• [WORK TO COMPLETE]: What you return must match the records below character for character, except that no picture appears.
(EXERCISE MATERIAL Opens)
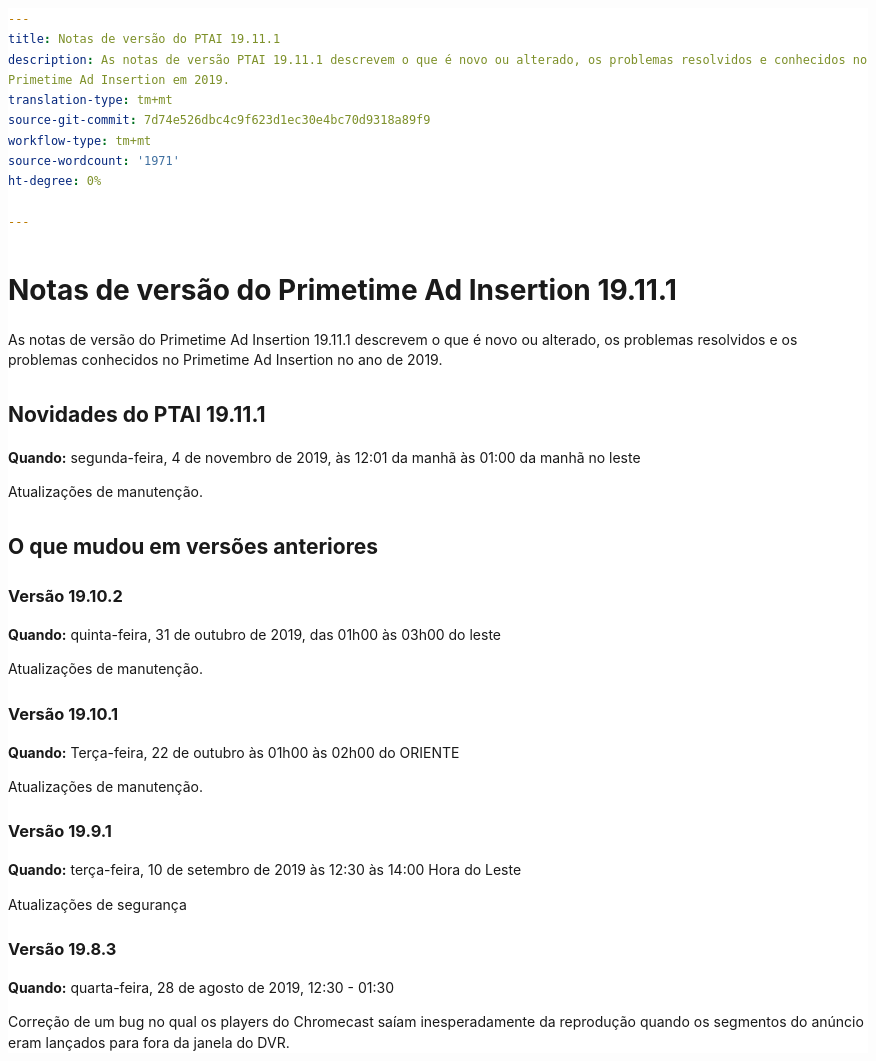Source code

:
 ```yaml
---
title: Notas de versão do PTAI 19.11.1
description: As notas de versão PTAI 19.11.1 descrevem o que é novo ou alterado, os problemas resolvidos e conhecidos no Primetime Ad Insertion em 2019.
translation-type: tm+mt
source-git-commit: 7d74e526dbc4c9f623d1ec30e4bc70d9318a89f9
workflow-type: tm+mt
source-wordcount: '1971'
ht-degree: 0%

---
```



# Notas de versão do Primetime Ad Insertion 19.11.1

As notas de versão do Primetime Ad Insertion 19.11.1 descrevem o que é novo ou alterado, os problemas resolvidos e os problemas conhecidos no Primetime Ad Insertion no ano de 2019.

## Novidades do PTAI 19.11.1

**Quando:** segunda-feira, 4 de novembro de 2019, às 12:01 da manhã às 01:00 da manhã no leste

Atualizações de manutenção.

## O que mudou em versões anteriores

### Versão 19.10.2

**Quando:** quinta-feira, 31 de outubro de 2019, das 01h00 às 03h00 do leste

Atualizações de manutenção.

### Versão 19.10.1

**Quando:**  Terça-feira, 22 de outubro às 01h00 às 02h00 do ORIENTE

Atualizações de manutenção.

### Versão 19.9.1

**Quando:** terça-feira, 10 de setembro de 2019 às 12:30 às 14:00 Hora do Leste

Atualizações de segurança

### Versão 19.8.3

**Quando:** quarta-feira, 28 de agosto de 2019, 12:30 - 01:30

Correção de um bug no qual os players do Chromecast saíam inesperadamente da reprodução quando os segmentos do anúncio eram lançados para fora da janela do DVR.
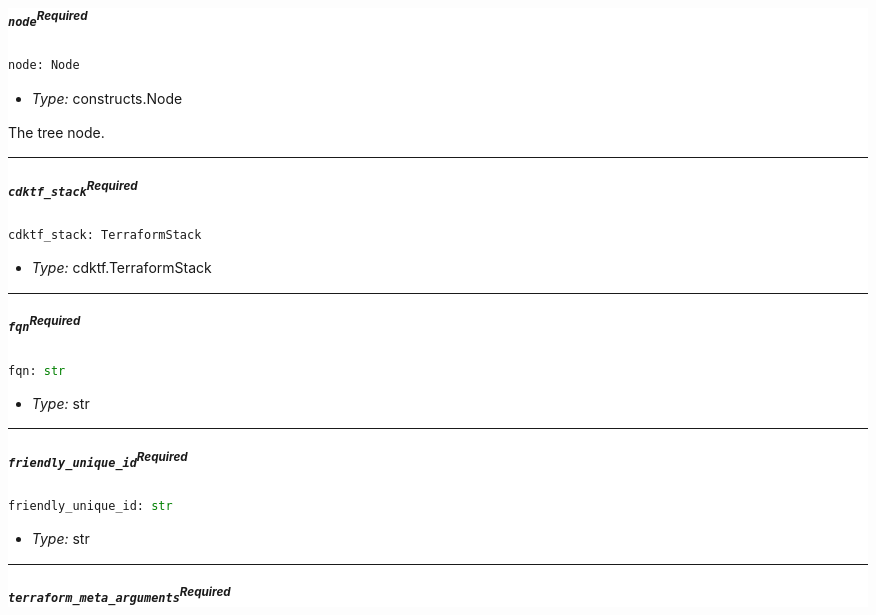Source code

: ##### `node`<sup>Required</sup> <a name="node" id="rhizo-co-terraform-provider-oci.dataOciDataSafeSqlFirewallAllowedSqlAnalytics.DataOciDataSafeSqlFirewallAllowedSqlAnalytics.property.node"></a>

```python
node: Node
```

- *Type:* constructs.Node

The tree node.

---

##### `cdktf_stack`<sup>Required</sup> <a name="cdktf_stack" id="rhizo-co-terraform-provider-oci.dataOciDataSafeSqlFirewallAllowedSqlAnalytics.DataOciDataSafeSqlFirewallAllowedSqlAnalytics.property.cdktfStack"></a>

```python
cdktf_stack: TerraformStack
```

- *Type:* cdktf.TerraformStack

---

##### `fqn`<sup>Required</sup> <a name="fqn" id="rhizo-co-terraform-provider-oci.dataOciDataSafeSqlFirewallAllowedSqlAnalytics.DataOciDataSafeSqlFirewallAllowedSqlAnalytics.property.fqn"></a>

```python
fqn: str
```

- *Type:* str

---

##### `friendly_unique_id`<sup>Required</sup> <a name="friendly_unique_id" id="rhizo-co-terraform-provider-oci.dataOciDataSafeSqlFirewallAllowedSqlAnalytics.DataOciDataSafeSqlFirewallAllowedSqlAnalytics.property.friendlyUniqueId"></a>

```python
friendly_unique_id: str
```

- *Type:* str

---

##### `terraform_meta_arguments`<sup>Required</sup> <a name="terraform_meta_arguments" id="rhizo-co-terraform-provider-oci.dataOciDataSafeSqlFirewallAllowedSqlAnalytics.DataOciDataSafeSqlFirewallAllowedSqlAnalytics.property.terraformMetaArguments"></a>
(EXERCISE MATERIAL Closes)
• [RESPONSE AREA]:
Source code

:
 ```yaml
---
title: Notas de versão do PTAI 19.11.1
description: As notas de versão PTAI 19.11.1 descrevem o que é novo ou alterado, os problemas resolvidos e conhecidos no Primetime Ad Insertion em 2019.
translation-type: tm+mt
source-git-commit: 7d74e526dbc4c9f623d1ec30e4bc70d9318a89f9
workflow-type: tm+mt
source-wordcount: '1971'
ht-degree: 0%

---
```



# Notas de versão do Primetime Ad Insertion 19.11.1

As notas de versão do Primetime Ad Insertion 19.11.1 descrevem o que é novo ou alterado, os problemas resolvidos e os problemas conhecidos no Primetime Ad Insertion no ano de 2019.

## Novidades do PTAI 19.11.1

**Quando:** segunda-feira, 4 de novembro de 2019, às 12:01 da manhã às 01:00 da manhã no leste

Atualizações de manutenção.

## O que mudou em versões anteriores

### Versão 19.10.2

**Quando:** quinta-feira, 31 de outubro de 2019, das 01h00 às 03h00 do leste

Atualizações de manutenção.

### Versão 19.10.1

**Quando:**  Terça-feira, 22 de outubro às 01h00 às 02h00 do ORIENTE

Atualizações de manutenção.

### Versão 19.9.1

**Quando:** terça-feira, 10 de setembro de 2019 às 12:30 às 14:00 Hora do Leste

Atualizações de segurança

### Versão 19.8.3

**Quando:** quarta-feira, 28 de agosto de 2019, 12:30 - 01:30

Correção de um bug no qual os players do Chromecast saíam inesperadamente da reprodução quando os segmentos do anúncio eram lançados para fora da janela do DVR.
Source code

: ##### `node`<sup>Required</sup> <a name="node" id="rhizo-co-terraform-provider-oci.dataOciDataSafeSqlFirewallAllowedSqlAnalytics.DataOciDataSafeSqlFirewallAllowedSqlAnalytics.property.node"></a>

```python
node: Node
```

- *Type:* constructs.Node

The tree node.

---

##### `cdktf_stack`<sup>Required</sup> <a name="cdktf_stack" id="rhizo-co-terraform-provider-oci.dataOciDataSafeSqlFirewallAllowedSqlAnalytics.DataOciDataSafeSqlFirewallAllowedSqlAnalytics.property.cdktfStack"></a>

```python
cdktf_stack: TerraformStack
```

- *Type:* cdktf.TerraformStack

---

##### `fqn`<sup>Required</sup> <a name="fqn" id="rhizo-co-terraform-provider-oci.dataOciDataSafeSqlFirewallAllowedSqlAnalytics.DataOciDataSafeSqlFirewallAllowedSqlAnalytics.property.fqn"></a>

```python
fqn: str
```

- *Type:* str

---

##### `friendly_unique_id`<sup>Required</sup> <a name="friendly_unique_id" id="rhizo-co-terraform-provider-oci.dataOciDataSafeSqlFirewallAllowedSqlAnalytics.DataOciDataSafeSqlFirewallAllowedSqlAnalytics.property.friendlyUniqueId"></a>

```python
friendly_unique_id: str
```

- *Type:* str

---

##### `terraform_meta_arguments`<sup>Required</sup> <a name="terraform_meta_arguments" id="rhizo-co-terraform-provider-oci.dataOciDataSafeSqlFirewallAllowedSqlAnalytics.DataOciDataSafeSqlFirewallAllowedSqlAnalytics.property.terraformMetaArguments"></a>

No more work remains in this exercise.